• **EXERCISE INSTRUCTIONS**
The data shown below should all be retyped exactly.

Structured page parsing data:
====

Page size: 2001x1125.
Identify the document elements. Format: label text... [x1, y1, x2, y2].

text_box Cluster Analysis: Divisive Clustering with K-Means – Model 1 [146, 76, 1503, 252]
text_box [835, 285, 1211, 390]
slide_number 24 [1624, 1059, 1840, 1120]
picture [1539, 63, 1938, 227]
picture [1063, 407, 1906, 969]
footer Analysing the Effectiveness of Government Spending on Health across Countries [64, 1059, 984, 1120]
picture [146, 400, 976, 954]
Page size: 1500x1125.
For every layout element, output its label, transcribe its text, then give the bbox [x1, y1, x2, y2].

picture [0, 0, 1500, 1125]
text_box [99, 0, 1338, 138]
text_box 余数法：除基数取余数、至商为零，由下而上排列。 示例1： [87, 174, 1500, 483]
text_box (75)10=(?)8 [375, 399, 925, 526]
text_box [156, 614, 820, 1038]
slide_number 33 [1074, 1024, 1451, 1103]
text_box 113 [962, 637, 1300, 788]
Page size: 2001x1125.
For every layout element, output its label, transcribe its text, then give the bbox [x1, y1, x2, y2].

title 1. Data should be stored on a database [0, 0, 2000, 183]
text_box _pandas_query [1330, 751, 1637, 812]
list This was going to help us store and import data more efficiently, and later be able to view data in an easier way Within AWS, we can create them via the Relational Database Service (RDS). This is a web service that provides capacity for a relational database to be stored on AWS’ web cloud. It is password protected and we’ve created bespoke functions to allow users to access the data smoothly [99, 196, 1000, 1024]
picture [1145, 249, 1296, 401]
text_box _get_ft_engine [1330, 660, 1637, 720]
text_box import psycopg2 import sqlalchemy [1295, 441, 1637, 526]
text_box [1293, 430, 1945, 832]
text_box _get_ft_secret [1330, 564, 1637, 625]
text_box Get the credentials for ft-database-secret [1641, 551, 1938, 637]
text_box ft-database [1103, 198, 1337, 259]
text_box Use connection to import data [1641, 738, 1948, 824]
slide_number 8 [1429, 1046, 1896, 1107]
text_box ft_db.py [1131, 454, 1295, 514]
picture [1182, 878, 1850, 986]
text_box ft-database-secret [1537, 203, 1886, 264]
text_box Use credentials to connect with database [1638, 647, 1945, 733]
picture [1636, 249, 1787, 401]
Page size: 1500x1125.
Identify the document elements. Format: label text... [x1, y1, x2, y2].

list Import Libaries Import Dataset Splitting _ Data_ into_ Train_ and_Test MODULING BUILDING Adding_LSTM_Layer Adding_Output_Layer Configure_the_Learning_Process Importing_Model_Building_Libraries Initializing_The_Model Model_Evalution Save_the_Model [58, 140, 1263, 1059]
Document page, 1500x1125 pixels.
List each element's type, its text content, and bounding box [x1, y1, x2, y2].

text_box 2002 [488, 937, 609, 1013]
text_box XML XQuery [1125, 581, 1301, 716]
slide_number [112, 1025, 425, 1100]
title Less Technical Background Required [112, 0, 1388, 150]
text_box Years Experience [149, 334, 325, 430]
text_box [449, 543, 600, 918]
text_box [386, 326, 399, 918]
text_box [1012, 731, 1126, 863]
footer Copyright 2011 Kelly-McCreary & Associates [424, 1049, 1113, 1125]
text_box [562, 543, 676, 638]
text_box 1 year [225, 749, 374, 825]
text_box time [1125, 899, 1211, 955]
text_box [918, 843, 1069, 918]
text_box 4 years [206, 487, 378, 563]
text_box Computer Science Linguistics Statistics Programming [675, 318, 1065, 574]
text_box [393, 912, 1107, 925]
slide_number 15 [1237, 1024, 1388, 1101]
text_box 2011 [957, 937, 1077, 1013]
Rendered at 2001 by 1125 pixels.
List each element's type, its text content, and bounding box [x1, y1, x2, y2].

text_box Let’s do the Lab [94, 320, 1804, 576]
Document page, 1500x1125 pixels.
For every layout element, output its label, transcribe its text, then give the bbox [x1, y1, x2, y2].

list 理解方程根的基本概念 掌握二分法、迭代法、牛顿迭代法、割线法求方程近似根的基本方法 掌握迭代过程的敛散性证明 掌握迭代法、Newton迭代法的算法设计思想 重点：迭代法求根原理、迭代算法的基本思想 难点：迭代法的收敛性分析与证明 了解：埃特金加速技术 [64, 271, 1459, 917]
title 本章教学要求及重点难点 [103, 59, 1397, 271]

====

• **RESPONSE TO THIS TASK**
Page size: 2001x1125.
Identify the document elements. Format: label text... [x1, y1, x2, y2].

text_box Cluster Analysis: Divisive Clustering with K-Means – Model 1 [146, 76, 1503, 252]
text_box [835, 285, 1211, 390]
slide_number 24 [1624, 1059, 1840, 1120]
picture [1539, 63, 1938, 227]
picture [1063, 407, 1906, 969]
footer Analysing the Effectiveness of Government Spending on Health across Countries [64, 1059, 984, 1120]
picture [146, 400, 976, 954]
Page size: 1500x1125.
For every layout element, output its label, transcribe its text, then give the bbox [x1, y1, x2, y2].

picture [0, 0, 1500, 1125]
text_box [99, 0, 1338, 138]
text_box 余数法：除基数取余数、至商为零，由下而上排列。 示例1： [87, 174, 1500, 483]
text_box (75)10=(?)8 [375, 399, 925, 526]
text_box [156, 614, 820, 1038]
slide_number 33 [1074, 1024, 1451, 1103]
text_box 113 [962, 637, 1300, 788]
Page size: 2001x1125.
For every layout element, output its label, transcribe its text, then give the bbox [x1, y1, x2, y2].

title 1. Data should be stored on a database [0, 0, 2000, 183]
text_box _pandas_query [1330, 751, 1637, 812]
list This was going to help us store and import data more efficiently, and later be able to view data in an easier way Within AWS, we can create them via the Relational Database Service (RDS). This is a web service that provides capacity for a relational database to be stored on AWS’ web cloud. It is password protected and we’ve created bespoke functions to allow users to access the data smoothly [99, 196, 1000, 1024]
picture [1145, 249, 1296, 401]
text_box _get_ft_engine [1330, 660, 1637, 720]
text_box import psycopg2 import sqlalchemy [1295, 441, 1637, 526]
text_box [1293, 430, 1945, 832]
text_box _get_ft_secret [1330, 564, 1637, 625]
text_box Get the credentials for ft-database-secret [1641, 551, 1938, 637]
text_box ft-database [1103, 198, 1337, 259]
text_box Use connection to import data [1641, 738, 1948, 824]
slide_number 8 [1429, 1046, 1896, 1107]
text_box ft_db.py [1131, 454, 1295, 514]
picture [1182, 878, 1850, 986]
text_box ft-database-secret [1537, 203, 1886, 264]
text_box Use credentials to connect with database [1638, 647, 1945, 733]
picture [1636, 249, 1787, 401]
Page size: 1500x1125.
Identify the document elements. Format: label text... [x1, y1, x2, y2].

list Import Libaries Import Dataset Splitting _ Data_ into_ Train_ and_Test MODULING BUILDING Adding_LSTM_Layer Adding_Output_Layer Configure_the_Learning_Process Importing_Model_Building_Libraries Initializing_The_Model Model_Evalution Save_the_Model [58, 140, 1263, 1059]
Document page, 1500x1125 pixels.
List each element's type, its text content, and bounding box [x1, y1, x2, y2].

text_box 2002 [488, 937, 609, 1013]
text_box XML XQuery [1125, 581, 1301, 716]
slide_number [112, 1025, 425, 1100]
title Less Technical Background Required [112, 0, 1388, 150]
text_box Years Experience [149, 334, 325, 430]
text_box [449, 543, 600, 918]
text_box [386, 326, 399, 918]
text_box [1012, 731, 1126, 863]
footer Copyright 2011 Kelly-McCreary & Associates [424, 1049, 1113, 1125]
text_box [562, 543, 676, 638]
text_box 1 year [225, 749, 374, 825]
text_box time [1125, 899, 1211, 955]
text_box [918, 843, 1069, 918]
text_box 4 years [206, 487, 378, 563]
text_box Computer Science Linguistics Statistics Programming [675, 318, 1065, 574]
text_box [393, 912, 1107, 925]
slide_number 15 [1237, 1024, 1388, 1101]
text_box 2011 [957, 937, 1077, 1013]
Rendered at 2001 by 1125 pixels.
List each element's type, its text content, and bounding box [x1, y1, x2, y2].

text_box Let’s do the Lab [94, 320, 1804, 576]
Document page, 1500x1125 pixels.
For every layout element, output its label, transcribe its text, then give the bbox [x1, y1, x2, y2].

list 理解方程根的基本概念 掌握二分法、迭代法、牛顿迭代法、割线法求方程近似根的基本方法 掌握迭代过程的敛散性证明 掌握迭代法、Newton迭代法的算法设计思想 重点：迭代法求根原理、迭代算法的基本思想 难点：迭代法的收敛性分析与证明 了解：埃特金加速技术 [64, 271, 1459, 917]
title 本章教学要求及重点难点 [103, 59, 1397, 271]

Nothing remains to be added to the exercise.